Anyone who follows pop culture knows Las Vegas is red hot.

With televised poker tournaments, network dramas and reality shows, Sin City has once again captured a central spot in the public imagination.

The city's resurgence, reflected in rising hotel bookings and convention attendance, has led to two blockbuster acquisition deals that, if approved by regulators and shareholders, would reduce the U.S. gambling industry to two major companies and set up a struggle for dominance on the neon-soaked Las Vegas Strip.

First came MGM Mirage Inc.'s bid last month to acquire the Mandalay Resort Group, a deal that would give the combined company a strong position in Vegas's high-end gambling market and put plush resorts such as Bellagio, the Mirage and Luxor all under the same corporate roof.

Now Harrah's Entertainment Inc. has agreed to acquire Caesars Entertainment Inc. for more than $5 billion, a deal that would create the world's largest casino company, with nearly $9 billion in annual revenue. It would control several top names clustered on the Strip and many mid-market gambling parlors across the country.

Gambling industry analysts said the Harrah's-Caesars deal was almost mandated by the MGM-Mandalay arrangement, since Harrah's and MGM compete for dominance in an industry that has been consolidating for years.

"We are very bullish on Las Vegas, and until this deal Harrah's, had little exposure to the Strip," said Gerard F. Petrik Jr., an analyst at Legg Mason in Baltimore. "The MGM-Mandalay merger would give MGM total dominance on the south part of the Strip. What this does for Harrah's is give them a good nucleus right in the middle of the Strip. . . . Plus they get the Caesars brand name." Legg Mason owns shares in Harrah's but does not have a banking relationship with the company. Petrik does not own stock in either Harrah's or Caesars.

Under the deal, which, like the MGM-Mandalay agreement, is likely to face significant antitrust scrutiny, Caesars shareholders would receive $1.8 billion in cash and 66.3 million shares of Harrah's common stock.
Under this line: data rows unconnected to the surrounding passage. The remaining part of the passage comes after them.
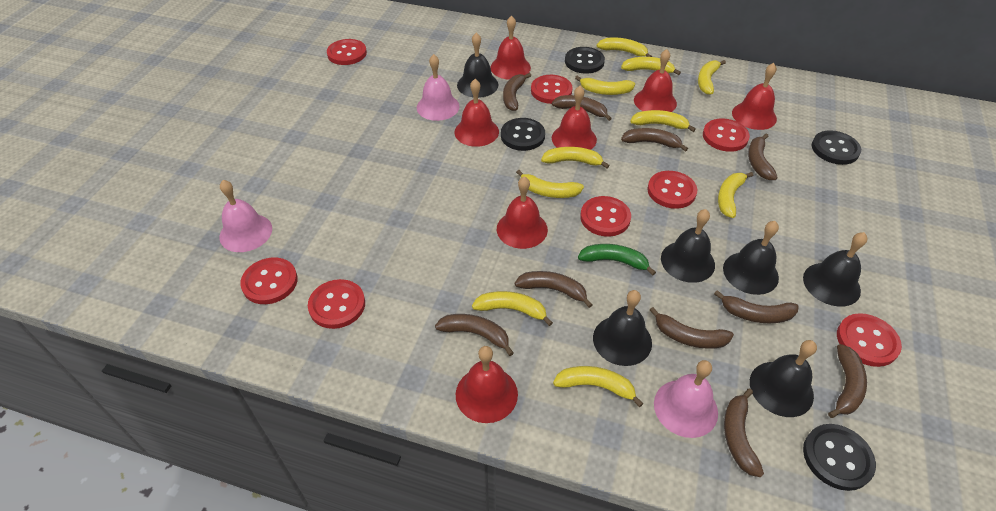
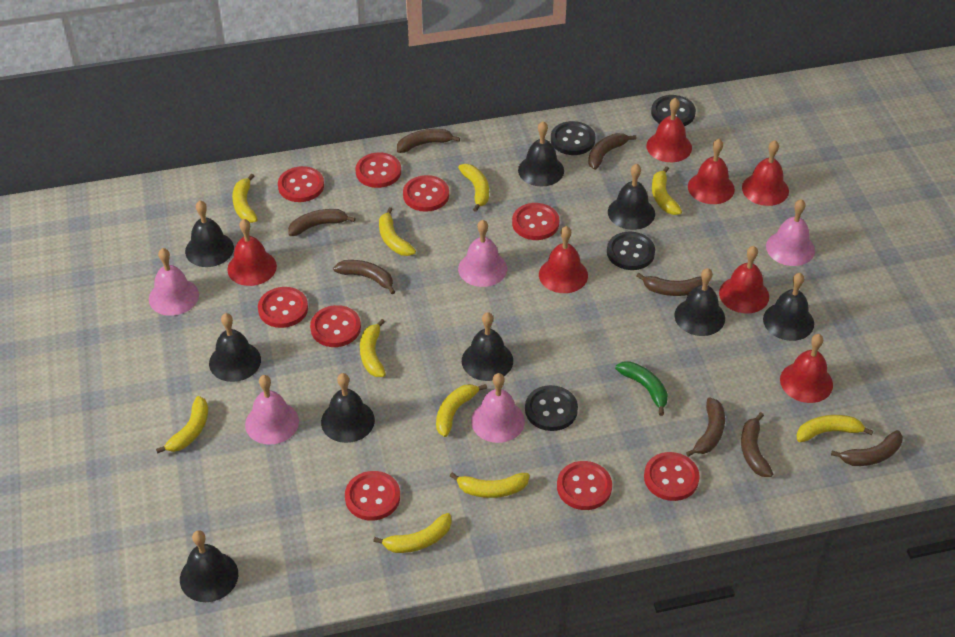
black bell: 6 -> 9
brown banana: 10 -> 8
pink bell: 3 -> 5
red button: 8 -> 9

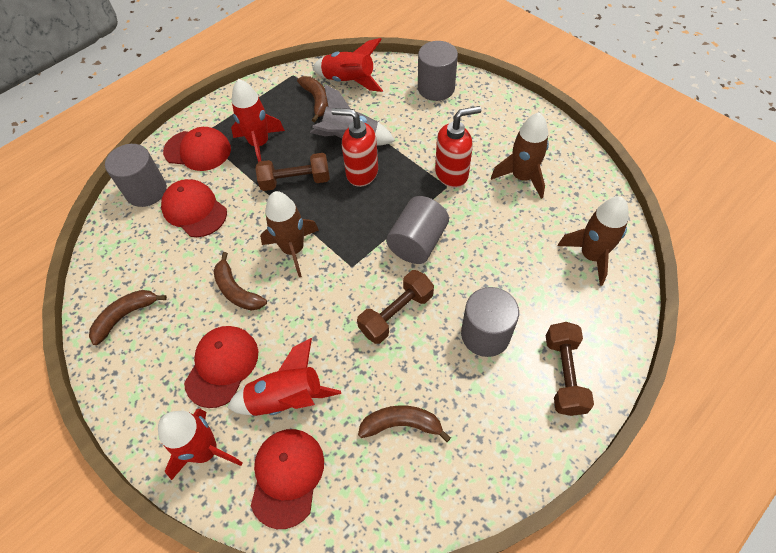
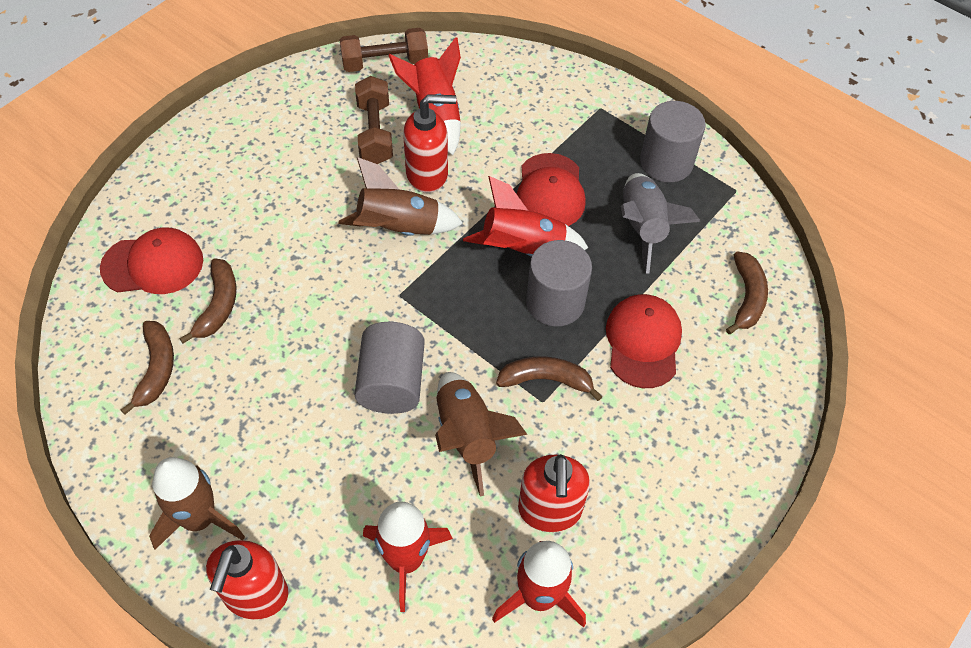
brown dumbbell: 3 -> 2
grey cylinder: 4 -> 3
red cap: 4 -> 3
red soap dispenser: 2 -> 3

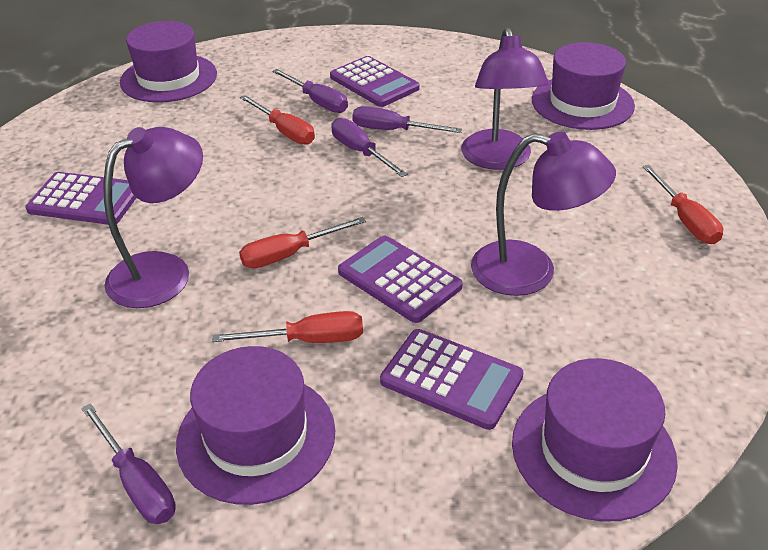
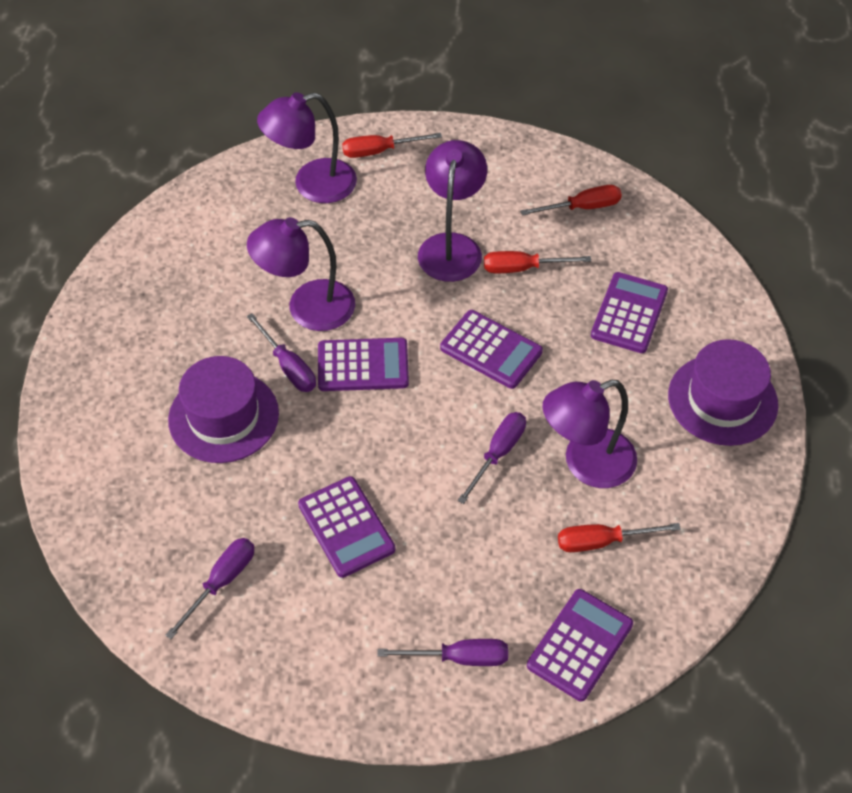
purple calculator: 4 -> 5
purple hat: 4 -> 2
purple lamp: 3 -> 4

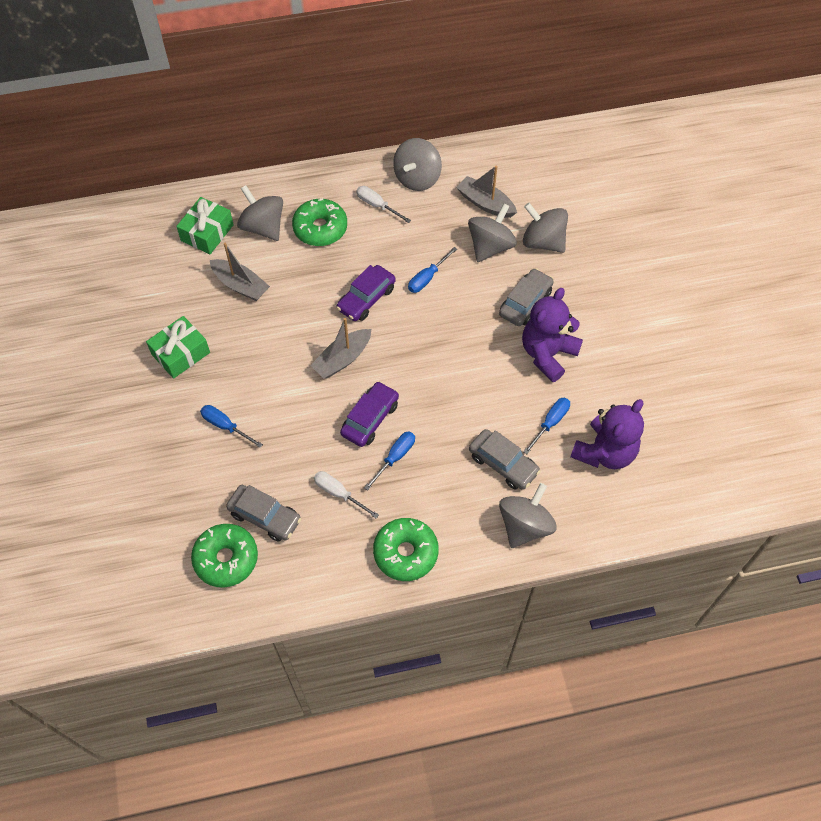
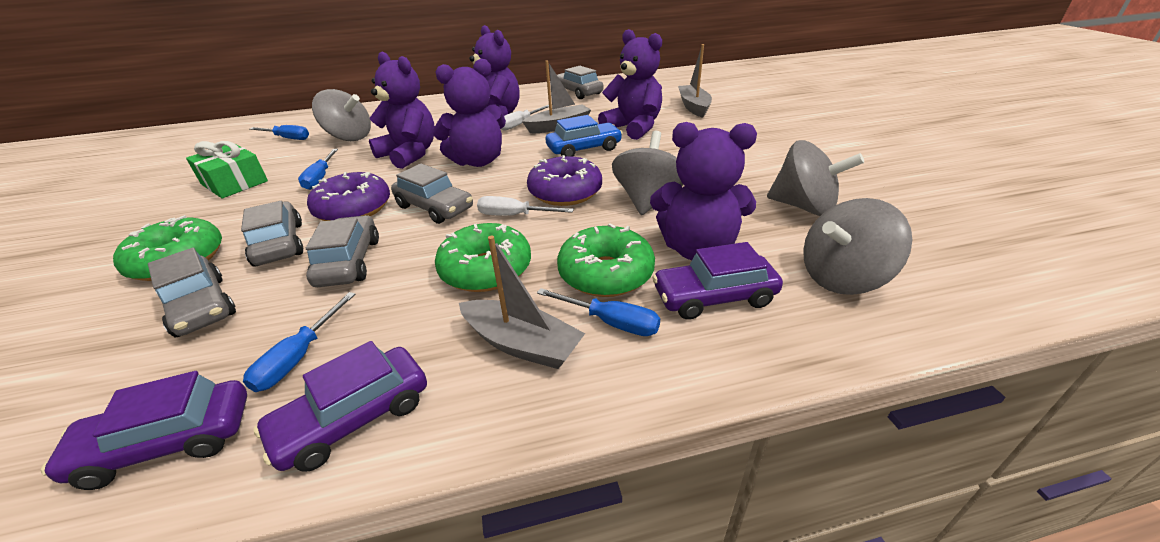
blue car: 0 -> 1
green gift: 2 -> 1
grey car: 3 -> 5
grey spinning top: 5 -> 4
purple car: 2 -> 3
purple donut: 0 -> 2
purple teddy bear: 2 -> 5

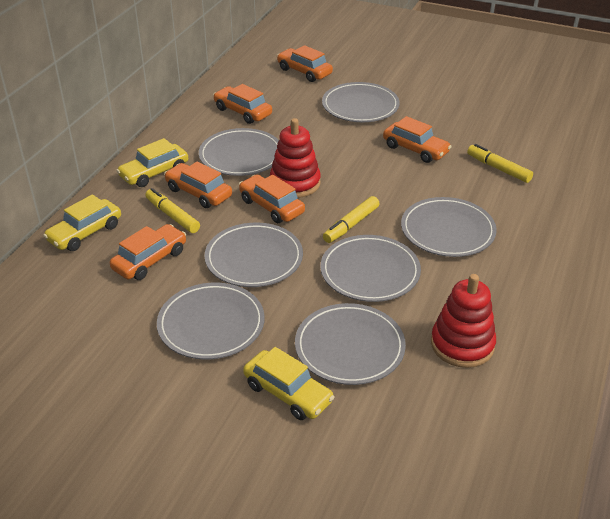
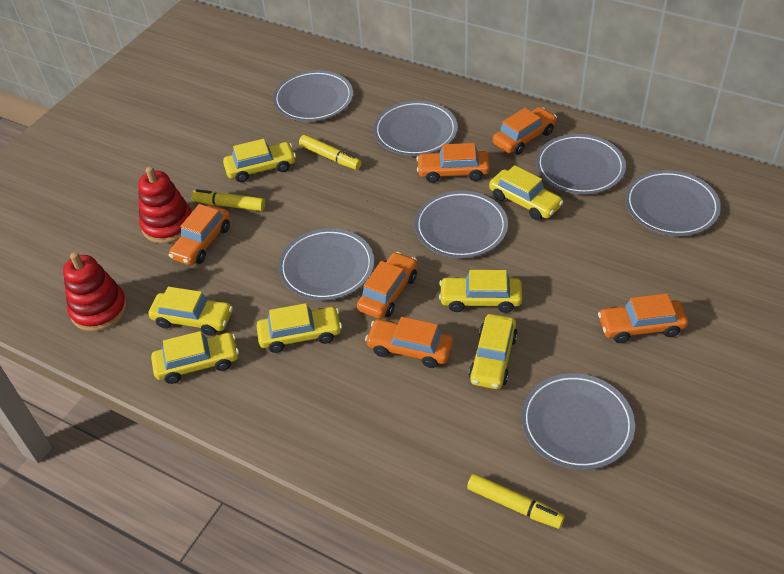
yellow car: 3 -> 7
According to Harrah's, the total value of the deal, including assumption of Caesars debt, would be about $9.44 billion.

Harrah's stock price dropped $3.07, or 6 percent, to $47.91 yesterday. Shares in Caesars lost 95 cents, or nearly 6 percent, to close at $15.05.

In a conference call with reporters, Harrah's chief executive Gary W. Loveman said the terms were fair to shareholders of both companies and made strategic sense in light of Las Vegas's rising popularity.

"The strategic merits of the deal are clear and extremely compelling and very easy to characterize," he said. "In short, we are acquiring assets in very desirable locations with largely similar customers to our own and we feel strongly that we will be able to improve the performance of these assets.

"It has been my view for some time that this industry will consolidate into two leading large operators, a trend that we have observed in many other consumer businesses," Loveman said.

The gambling-company deals come during a busy period of mergers and acquisitions, marked by combinations in banking, law and other industries. According to Dealogic LLC, a research firm, companies have completed $434 billion worth of mergers and acquisitions this year, compared with $235 billion at the same point last year.

Loveman acknowledged yesterday that the Harrah's-Caesars deal will receive serious attention from antitrust regulators in Washington, especially in light of the MGM-Mandalay deal, which is already being reviewed.

Lloyd Constantine, an antitrust expert at Constantine & Partners in New York, said that because the gambling market is already highly concentrated, the deals will likely face significant hurdles.

"It may be the case that either one of these transactions alone might fly under radar but what you have is two big mergers going on at the same time. So they will get significant review by the antitrust authorities."

Constantine said the companies will probably argue that each must complete its deal because of the other -- and regulators could respond by approving both or neither.

Las Vegas gamblers may not notice much difference if the mergers go through, analysts said. "People who go out to Vegas and stay at Luxor or wherever usually have no idea who owns the property," said George L. Smith III of brokerage firm Davenport & Co., which owns shares in Harrah's.

But Smith noted that Harrah's has a consumer loyalty program at its casinos outside Las Vegas, which offers customers who gamble at one location future discounts at others.

That could result in customers going to the company's Strip locations to take advantage of the gambling world's version of frequent-flier miles and, in turn, could make it harder for casinos near Harrah's locations to compete. "It could hurt the independent entities and change the [Las Vegas] landscape," Smith said.

MGM Mirage plans to buy Mandalay Resort Group. Harrah's plans to buy Caesars. Both deals must clear antitrust review by federal regulators.A Harrah's-Caesars combination would create the world's biggest casino-gambling company.